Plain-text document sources
.....
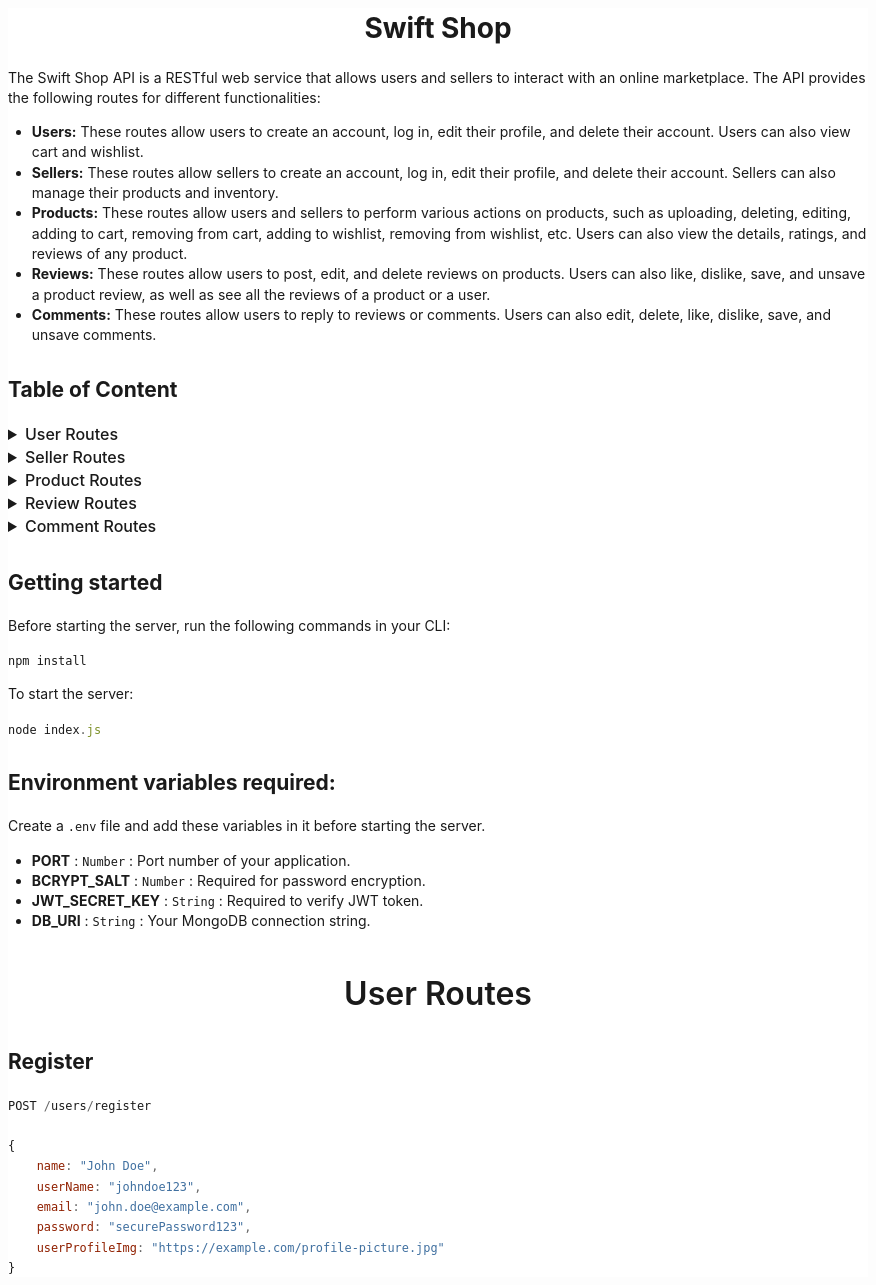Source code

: # <center> Swift Shop <center>

The Swift Shop API is a RESTful web service that allows users and sellers to interact with an online marketplace. The API provides the following routes for different functionalities:

-   <b>Users:</b> These routes allow users to create an account, log in, edit their profile, and delete their account. Users can also view cart and wishlist.
-   <b>Sellers:</b> These routes allow sellers to create an account, log in, edit their profile, and delete their account. Sellers can also manage their products and inventory.
-   <b>Products:</b> These routes allow users and sellers to perform various actions on products, such as uploading, deleting, editing, adding to cart, removing from cart, adding to wishlist, removing from wishlist, etc. Users can also view the details, ratings, and reviews of any product.
-   <b>Reviews:</b> These routes allow users to post, edit, and delete reviews on products. Users can also like, dislike, save, and unsave a product review, as well as see all the reviews of a product or a user.
-   <b>Comments:</b> These routes allow users to reply to reviews or comments. Users can also edit, delete, like, dislike, save, and unsave comments.

## Table of Content
<details><summary style="font-size: 16px; font-weight: 500;">User Routes</summary></details>
<details><summary style="font-size: 16px; font-weight: 500;">Seller Routes</summary></details>
<details><summary style="font-size: 16px; font-weight: 500;">Product Routes</summary></details>
<details><summary style="font-size: 16px; font-weight: 500;">Review Routes</summary></details>
<details><summary style="font-size: 16px; font-weight: 500;">Comment Routes</summary></details>

## Getting started
Before starting the server, run the following commands in your CLI:
```js
npm install
```
To start the server:
```js
node index.js
```

## Environment variables required:
Create a ``.env`` file and add these variables in it before starting the server.
- <b>PORT</b> : ``Number`` : Port number of your application.
- <b>BCRYPT_SALT</b> : ``Number`` : Required for password encryption.
- <b>JWT_SECRET_KEY</b> : ``String`` : Required to verify JWT token.
- <b>DB_URI</b> : ``String`` : Your MongoDB connection string.

# <center style="font-size: 32px; font-weight: 600;"> User Routes </center>

## Register

```js
POST /users/register

{
    name: "John Doe",
    userName: "johndoe123",
    email: "john.doe@example.com",
    password: "securePassword123",
    userProfileImg: "https://example.com/profile-picture.jpg"
}
```
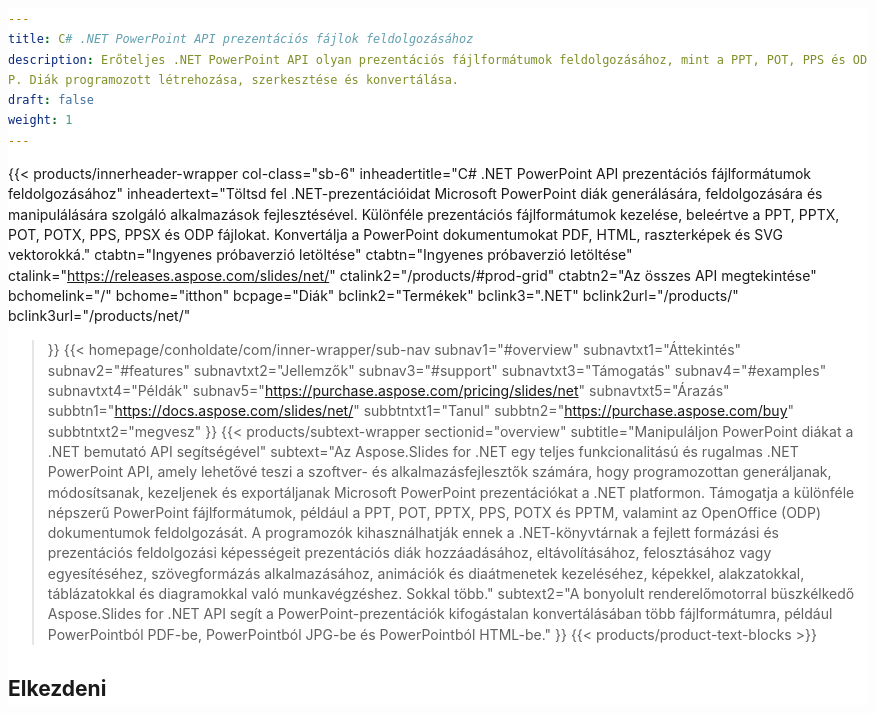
```yaml
---
title: C# .NET PowerPoint API prezentációs fájlok feldolgozásához
description: Erőteljes .NET PowerPoint API olyan prezentációs fájlformátumok feldolgozásához, mint a PPT, POT, PPS és ODP. Diák programozott létrehozása, szerkesztése és konvertálása.
draft: false
weight: 1
---
```

{{< products/innerheader-wrapper col-class="sb-6"
  inheadertitle="C# .NET PowerPoint API prezentációs fájlformátumok feldolgozásához"
  inheadertext="Töltsd fel .NET-prezentációidat Microsoft PowerPoint diák generálására, feldolgozására és manipulálására szolgáló alkalmazások fejlesztésével. Különféle prezentációs fájlformátumok kezelése, beleértve a PPT, PPTX, POT, POTX, PPS, PPSX és ODP fájlokat. Konvertálja a PowerPoint dokumentumokat PDF, HTML, raszterképek és SVG vektorokká."
  ctabtn="Ingyenes próbaverzió letöltése"
  ctabtn="Ingyenes próbaverzió letöltése"
  ctalink="https://releases.aspose.com/slides/net/"
  ctalink2="/products/#prod-grid"
  ctabtn2="Az összes API megtekintése"
  bchomelink="/"
  bchome="itthon"
  bcpage="Diák"
  bclink2="Termékek"
  bclink3=".NET"
  bclink2url="/products/"
  bclink3url="/products/net/"
  >}}
{{< homepage/conholdate/com/inner-wrapper/sub-nav 
subnav1="#overview"
subnavtxt1="Áttekintés" 
subnav2="#features"
subnavtxt2="Jellemzők" 
subnav3="#support"
subnavtxt3="Támogatás" 
subnav4="#examples"
subnavtxt4="Példák" 
subnav5="https://purchase.aspose.com/pricing/slides/net"
subnavtxt5="Árazás" 
subbtn1="https://docs.aspose.com/slides/net/"
subbtntxt1="Tanul"
subbtn2="https://purchase.aspose.com/buy"
subbtntxt2="megvesz"
>}}
   {{< products/subtext-wrapper sectionid="overview"
   subtitle="Manipuláljon PowerPoint diákat a .NET bemutató API segítségével"
   subtext="Az Aspose.Slides for .NET egy teljes funkcionalitású és rugalmas .NET PowerPoint API, amely lehetővé teszi a szoftver- és alkalmazásfejlesztők számára, hogy programozottan generáljanak, módosítsanak, kezeljenek és exportáljanak Microsoft PowerPoint prezentációkat a .NET platformon. Támogatja a különféle népszerű PowerPoint fájlformátumok, például a PPT, POT, PPTX, PPS, POTX és PPTM, valamint az OpenOffice (ODP) dokumentumok feldolgozását. A programozók kihasználhatják ennek a .NET-könyvtárnak a fejlett formázási és prezentációs feldolgozási képességeit prezentációs diák hozzáadásához, eltávolításához, felosztásához vagy egyesítéséhez, szövegformázás alkalmazásához, animációk és diaátmenetek kezeléséhez, képekkel, alakzatokkal, táblázatokkal és diagramokkal való munkavégzéshez. Sokkal több."
   subtext2="A bonyolult renderelőmotorral büszkélkedő Aspose.Slides for .NET API segít a PowerPoint-prezentációk kifogástalan konvertálásában több fájlformátumra, például PowerPointból PDF-be, PowerPointból JPG-be és PowerPointból HTML-be."
   >}} 
   {{< products/product-text-blocks >}}
   <h2>Elkezdeni</h2>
.....
**Exercise goal:**
Lines from the entries that contain the string "size" must be found and copied.

**Answer box:**
<details><summary style="font-size: 16px; font-weight: 500;">User Routes</summary></details>
<details><summary style="font-size: 16px; font-weight: 500;">Seller Routes</summary></details>
<details><summary style="font-size: 16px; font-weight: 500;">Product Routes</summary></details>
<details><summary style="font-size: 16px; font-weight: 500;">Review Routes</summary></details>
<details><summary style="font-size: 16px; font-weight: 500;">Comment Routes</summary></details>
# <center style="font-size: 32px; font-weight: 600;"> User Routes </center>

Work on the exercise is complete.